Atir remained in Paris with Zarafa, becoming renowned as the Arab who lived with the giraffe in her enclosure at le Jardin des Plantes. Two ladders took him up to a mezzanine, where he slept within scratching reach of her head. Grooming her was his daily public performance. By night, he was also famous as a neighborhood ladies' man.
* * *
IN THE FALL OF 1996, I set out to retrace Zarafa's journey. On Thanksgiving Day, I was in Sennar on the Blue Nile. Below the town the river bends, widening to the north, but there is nothing left of the landing where Zarafa and so many hundreds of thousands of human captives embarked for Khartoum. The French explorer Frédéric Cailliaud saw giraffes at Sennar in 1821. Arab slavers and hunters soon depopulated them, so that only three years later, Zarafa was captured 200 miles away. As I followed the Blue Nile from Sennar to Khartoum and on down the Nile into Egypt, the seasonal logic of the river made it clear to me that Zarafa would have sailed easily all the way to Alexandria.
In Africa there are no written records of Zarafa until Cairo. These were forgotten until 1938, when the archives of Muhammad Ali were discovered in the snake-infested cellars beneath his tomb at the Citadel. Every official word he had spoken during his reign of more than forty years had been transcribed into Arabic and saved. King Farouk, Egypt's last ruling descendant of Muhammad Ali, ordered an inventory that year of these documents, among which were found the viceroy's orders regarding "the giraffe from Sennar." During the inventory, these orders were not translated from Arabic; they were only described to a European journalist, who, with great love and inaccuracy, ultimately reminded France of the story of its first giraffe.
From Sennar to Khartoum and down the Nile to Cairo and Alexandria and across the Mediterranean, this journalist's invaluable inaccuracies led me at last to treasure buried in the archives of Marseille — a dusty, ribbon-tied cache of 170-year-old official and unofficial letters, ministerial reports and memos, and detailed day-to-day invoices of the giraffe's winter in Marseille and subsequent spring journey to Paris.
This miraculous find revealed firsthand accounts of that part of her story, while old newspapers in Lyon provided further eyewitness reports of the tumult that greeted "the beautiful Egyptian" and her exotic Arab handlers. The same newspapers were shrill with anti-Islamic news of Muhammad Ali's war on the Greeks. Zarafa came to life with the times she lived in, and her story elaborated into a kaleidoscope of historical connections.

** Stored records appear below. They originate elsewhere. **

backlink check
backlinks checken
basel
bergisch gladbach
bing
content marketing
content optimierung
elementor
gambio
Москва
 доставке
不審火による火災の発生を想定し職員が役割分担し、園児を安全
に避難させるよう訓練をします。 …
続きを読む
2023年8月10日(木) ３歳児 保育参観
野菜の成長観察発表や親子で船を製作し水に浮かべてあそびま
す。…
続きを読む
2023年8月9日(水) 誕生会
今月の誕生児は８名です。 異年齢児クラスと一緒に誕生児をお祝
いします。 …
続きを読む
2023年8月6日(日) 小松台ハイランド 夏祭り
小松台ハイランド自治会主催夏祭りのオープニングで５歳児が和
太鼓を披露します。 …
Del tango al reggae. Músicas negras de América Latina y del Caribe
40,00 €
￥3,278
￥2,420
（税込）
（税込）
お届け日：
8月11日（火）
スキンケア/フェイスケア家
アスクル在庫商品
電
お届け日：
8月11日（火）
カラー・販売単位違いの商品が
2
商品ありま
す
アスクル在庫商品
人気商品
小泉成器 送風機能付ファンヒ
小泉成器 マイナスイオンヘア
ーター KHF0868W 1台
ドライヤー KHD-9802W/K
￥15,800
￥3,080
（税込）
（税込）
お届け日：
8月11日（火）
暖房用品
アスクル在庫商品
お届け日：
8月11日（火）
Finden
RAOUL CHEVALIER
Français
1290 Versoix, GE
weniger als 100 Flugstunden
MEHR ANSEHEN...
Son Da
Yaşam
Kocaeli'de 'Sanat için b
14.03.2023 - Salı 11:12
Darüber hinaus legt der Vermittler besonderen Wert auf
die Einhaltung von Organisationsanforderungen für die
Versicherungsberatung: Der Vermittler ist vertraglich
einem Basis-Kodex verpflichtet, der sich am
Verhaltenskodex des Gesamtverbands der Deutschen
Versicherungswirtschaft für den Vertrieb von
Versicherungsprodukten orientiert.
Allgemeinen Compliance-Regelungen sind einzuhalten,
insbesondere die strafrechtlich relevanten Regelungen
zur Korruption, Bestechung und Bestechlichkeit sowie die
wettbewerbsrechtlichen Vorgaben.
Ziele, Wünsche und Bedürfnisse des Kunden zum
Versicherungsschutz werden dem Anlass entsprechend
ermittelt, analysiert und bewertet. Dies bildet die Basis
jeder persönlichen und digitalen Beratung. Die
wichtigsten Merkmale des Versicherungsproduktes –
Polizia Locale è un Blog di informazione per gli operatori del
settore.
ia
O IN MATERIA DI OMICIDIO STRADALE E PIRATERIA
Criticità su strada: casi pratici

The giraffe was a royal gift intended to link Egypt and France. She was an emissary from another world whose journey, like the Nile itself, threaded distant and unimaginably disparate places. But the cast of characters along her way, and the history they gather and bring into focus around her, are as astonishing as her walk to Paris. Drovetti is Egyptology, which began with Napoleon's invasion in 1798; that, in turn, set the stage for Muhammad Ali, the renaissance barbarian whose enamored admiration for the French not only modernized Egypt but unlocked its ancient past. From beginning to end, and on every level, Zarafa's story is one of incongruous encounters — as complicated as the African slave trade meeting the European Enlightenment, and as deceptively simple as the White Nile and the Blue Nile contending into the Nile.